→ PASSAGE PROVIDED:
The promise to share the fruits of uhuru with everyone was tossed out of the window. Inequity grew, the nation of ten millionaires and ten million beggars began to look real and the rich just grew astonishingly richer at the expense of the poor. The voiceless became the vanquished.
Political assassinations became routine to keep the state machinery intact and untouched. Kenya was supposed to be the icon of western capitalism in Africa. Instead, it became an outpost of the few ruling elite amassing public resources at the expense of the majority.
By the time Mzee Jomo Kenyatta left the scene, the disparity between the rich and poor was as wide as the Indian ocean. But it would get even worse. He had set the tone of leadership, that a leader serves at the behest of the few and distributes resources and helps himself as well.
The Kenyatta family acquired huge tracts of land at the expense of more deserving majority. That is itself a testament to a misguided philosophy of trying to introduce capitalism and cronyism. It failed and cost Kenya its future generations.
His deputy Daniel Arap Moi had learnt from his predecessor and hit the ground running. Corruption and nepotism grew to almost embarrassing proportions. His ethnic group quickly occupied all the top jobs in the public service, the military and police. The Kalenjin accent became the recognized voice of police officers in comedy skits.
Moi operated like he was on hair trigger, clamping down on any perceived opposition. He looted Kenya dry exerting his learned skills watching Kenyatta at work and forgot about soil conservation, fighting poverty and bringing equity. The economy plummeted.
A new ruling elite grew out of the ashes of the former regime and amassed wealth overnight. But more than that, the new elite also learnt that political assassinations and buying off your opponent would keep them in power.
They resented new political thinkers and those fighting for the poor. Kenya was supposed to be a mosaic of different ethnic groups coming together for a common purpose. Instead, Moi affirmed that the country was nothing more than a conglomeration of two dominant ethnic groups – the Kikuyus and the Kalenjins.

→ EXERCISES:
1. List the things that the passage on Kenya's leadership says Moi forgot about.
2. Copy from the passage on Kenya's leadership, starting with "The Kenyatta family" and going on through "its future generations.".

→ MATERIAL SHOWN:
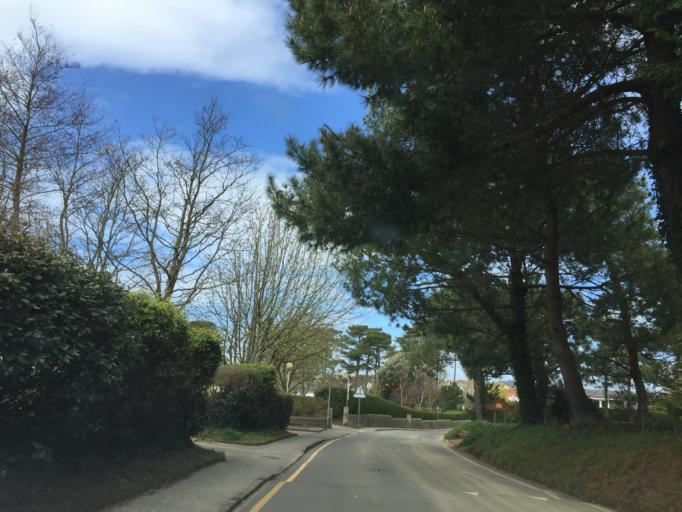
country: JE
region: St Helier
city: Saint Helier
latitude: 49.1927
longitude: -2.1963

--

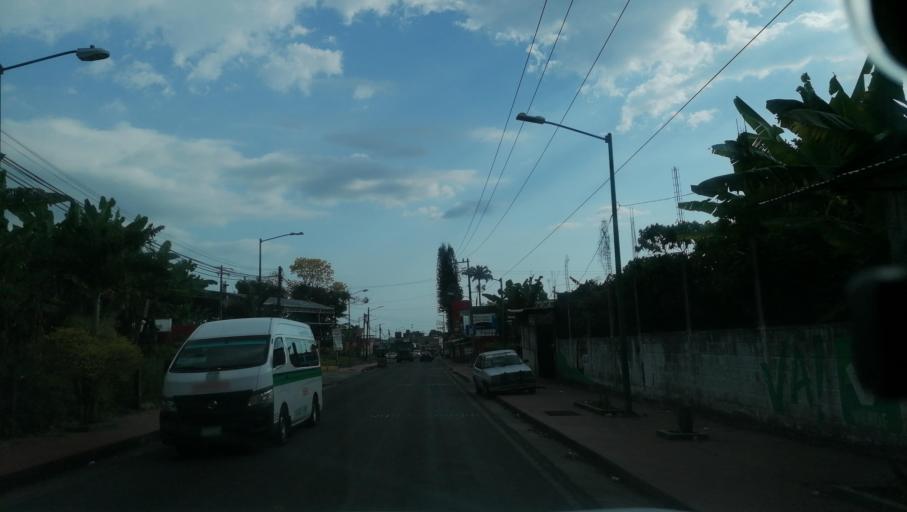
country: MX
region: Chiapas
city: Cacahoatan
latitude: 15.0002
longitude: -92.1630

--

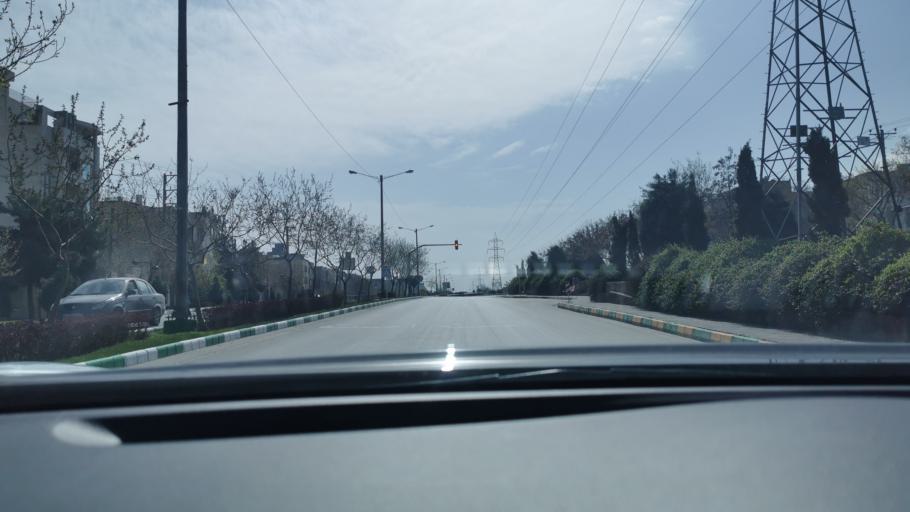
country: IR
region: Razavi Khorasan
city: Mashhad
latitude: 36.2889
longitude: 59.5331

→ CORRECT ANSWERS:
1. soil conservation, fighting poverty, bringing equity

2.
The Kenyatta family acquired huge tracts of land at the expense of more deserving majority. That is itself a testament to a misguided philosophy of trying to introduce capitalism and cronyism. It failed and cost Kenya its future generations.